___ Input data

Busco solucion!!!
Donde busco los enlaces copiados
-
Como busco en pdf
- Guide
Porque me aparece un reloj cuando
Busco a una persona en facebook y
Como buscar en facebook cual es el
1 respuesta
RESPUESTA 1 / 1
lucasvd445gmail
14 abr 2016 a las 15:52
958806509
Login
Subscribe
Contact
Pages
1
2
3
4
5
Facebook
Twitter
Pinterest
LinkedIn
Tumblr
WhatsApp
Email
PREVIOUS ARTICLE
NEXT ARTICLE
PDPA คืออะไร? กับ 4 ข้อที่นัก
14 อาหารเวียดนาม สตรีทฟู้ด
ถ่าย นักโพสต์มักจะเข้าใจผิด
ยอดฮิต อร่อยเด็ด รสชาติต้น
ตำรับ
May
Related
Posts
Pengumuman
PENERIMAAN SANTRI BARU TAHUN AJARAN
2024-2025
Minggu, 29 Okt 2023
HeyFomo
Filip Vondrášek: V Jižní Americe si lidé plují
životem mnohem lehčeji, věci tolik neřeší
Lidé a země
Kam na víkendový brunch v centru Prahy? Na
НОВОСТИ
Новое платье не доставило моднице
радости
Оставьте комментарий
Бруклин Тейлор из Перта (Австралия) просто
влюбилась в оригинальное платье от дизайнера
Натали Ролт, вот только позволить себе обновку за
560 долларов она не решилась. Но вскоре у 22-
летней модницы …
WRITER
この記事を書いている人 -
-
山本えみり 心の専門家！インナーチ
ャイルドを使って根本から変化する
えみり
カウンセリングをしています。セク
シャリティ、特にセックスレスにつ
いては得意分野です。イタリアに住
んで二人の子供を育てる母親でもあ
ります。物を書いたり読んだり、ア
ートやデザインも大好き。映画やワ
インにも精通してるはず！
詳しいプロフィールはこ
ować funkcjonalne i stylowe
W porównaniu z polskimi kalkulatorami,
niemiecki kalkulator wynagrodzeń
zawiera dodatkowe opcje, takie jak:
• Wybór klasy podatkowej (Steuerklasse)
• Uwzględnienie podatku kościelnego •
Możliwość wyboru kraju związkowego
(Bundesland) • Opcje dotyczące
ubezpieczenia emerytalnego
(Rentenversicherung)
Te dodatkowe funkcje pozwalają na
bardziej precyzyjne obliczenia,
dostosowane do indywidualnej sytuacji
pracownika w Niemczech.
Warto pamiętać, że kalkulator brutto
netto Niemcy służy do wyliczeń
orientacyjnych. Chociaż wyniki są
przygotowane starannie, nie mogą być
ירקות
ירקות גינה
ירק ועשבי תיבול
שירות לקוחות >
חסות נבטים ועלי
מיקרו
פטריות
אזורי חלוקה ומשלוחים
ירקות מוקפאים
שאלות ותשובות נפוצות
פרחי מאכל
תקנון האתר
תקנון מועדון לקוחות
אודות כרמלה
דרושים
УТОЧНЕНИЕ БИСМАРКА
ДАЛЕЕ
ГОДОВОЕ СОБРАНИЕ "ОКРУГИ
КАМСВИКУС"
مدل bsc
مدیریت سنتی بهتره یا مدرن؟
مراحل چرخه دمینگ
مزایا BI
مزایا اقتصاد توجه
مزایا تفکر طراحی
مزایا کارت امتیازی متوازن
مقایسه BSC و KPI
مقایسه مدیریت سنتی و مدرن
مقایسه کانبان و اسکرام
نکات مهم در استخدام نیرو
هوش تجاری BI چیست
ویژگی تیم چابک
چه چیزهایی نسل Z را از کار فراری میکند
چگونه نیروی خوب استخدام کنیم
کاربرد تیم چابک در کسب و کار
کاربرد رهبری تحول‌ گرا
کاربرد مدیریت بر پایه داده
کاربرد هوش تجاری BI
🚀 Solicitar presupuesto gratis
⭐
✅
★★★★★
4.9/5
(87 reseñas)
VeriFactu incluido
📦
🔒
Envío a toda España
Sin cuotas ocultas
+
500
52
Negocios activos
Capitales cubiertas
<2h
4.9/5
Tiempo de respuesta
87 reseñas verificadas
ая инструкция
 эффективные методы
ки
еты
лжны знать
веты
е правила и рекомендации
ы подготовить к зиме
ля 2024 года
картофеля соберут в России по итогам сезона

______

[Written task]:
Starting at the line that has "Натали Ролт, вот" in the records above, restate word for word every line until the one that has "مقایسه مدیریت سنتی و مدرن", and include that one as well.

[Exercise solution]:
Натали Ролт, вот только позволить себе обновку за
560 долларов она не решилась. Но вскоре у 22-
летней модницы …
WRITER
この記事を書いている人 -
-
山本えみり 心の専門家！インナーチ
ャイルドを使って根本から変化する
えみり
カウンセリングをしています。セク
シャリティ、特にセックスレスにつ
いては得意分野です。イタリアに住
んで二人の子供を育てる母親でもあ
ります。物を書いたり読んだり、ア
ートやデザインも大好き。映画やワ
インにも精通してるはず！
詳しいプロフィールはこ
ować funkcjonalne i stylowe
W porównaniu z polskimi kalkulatorami,
niemiecki kalkulator wynagrodzeń
zawiera dodatkowe opcje, takie jak:
• Wybór klasy podatkowej (Steuerklasse)
• Uwzględnienie podatku kościelnego •
Możliwość wyboru kraju związkowego
(Bundesland) • Opcje dotyczące
ubezpieczenia emerytalnego
(Rentenversicherung)
Te dodatkowe funkcje pozwalają na
bardziej precyzyjne obliczenia,
dostosowane do indywidualnej sytuacji
pracownika w Niemczech.
Warto pamiętać, że kalkulator brutto
netto Niemcy służy do wyliczeń
orientacyjnych. Chociaż wyniki są
przygotowane starannie, nie mogą być
ירקות
ירקות גינה
ירק ועשבי תיבול
שירות לקוחות >
חסות נבטים ועלי
מיקרו
פטריות
אזורי חלוקה ומשלוחים
ירקות מוקפאים
שאלות ותשובות נפוצות
פרחי מאכל
תקנון האתר
תקנון מועדון לקוחות
אודות כרמלה
דרושים
УТОЧНЕНИЕ БИСМАРКА
ДАЛЕЕ
ГОДОВОЕ СОБРАНИЕ "ОКРУГИ
КАМСВИКУС"
مدل bsc
مدیریت سنتی بهتره یا مدرن؟
مراحل چرخه دمینگ
مزایا BI
مزایا اقتصاد توجه
مزایا تفکر طراحی
مزایا کارت امتیازی متوازن
مقایسه BSC و KPI
مقایسه مدیریت سنتی و مدرن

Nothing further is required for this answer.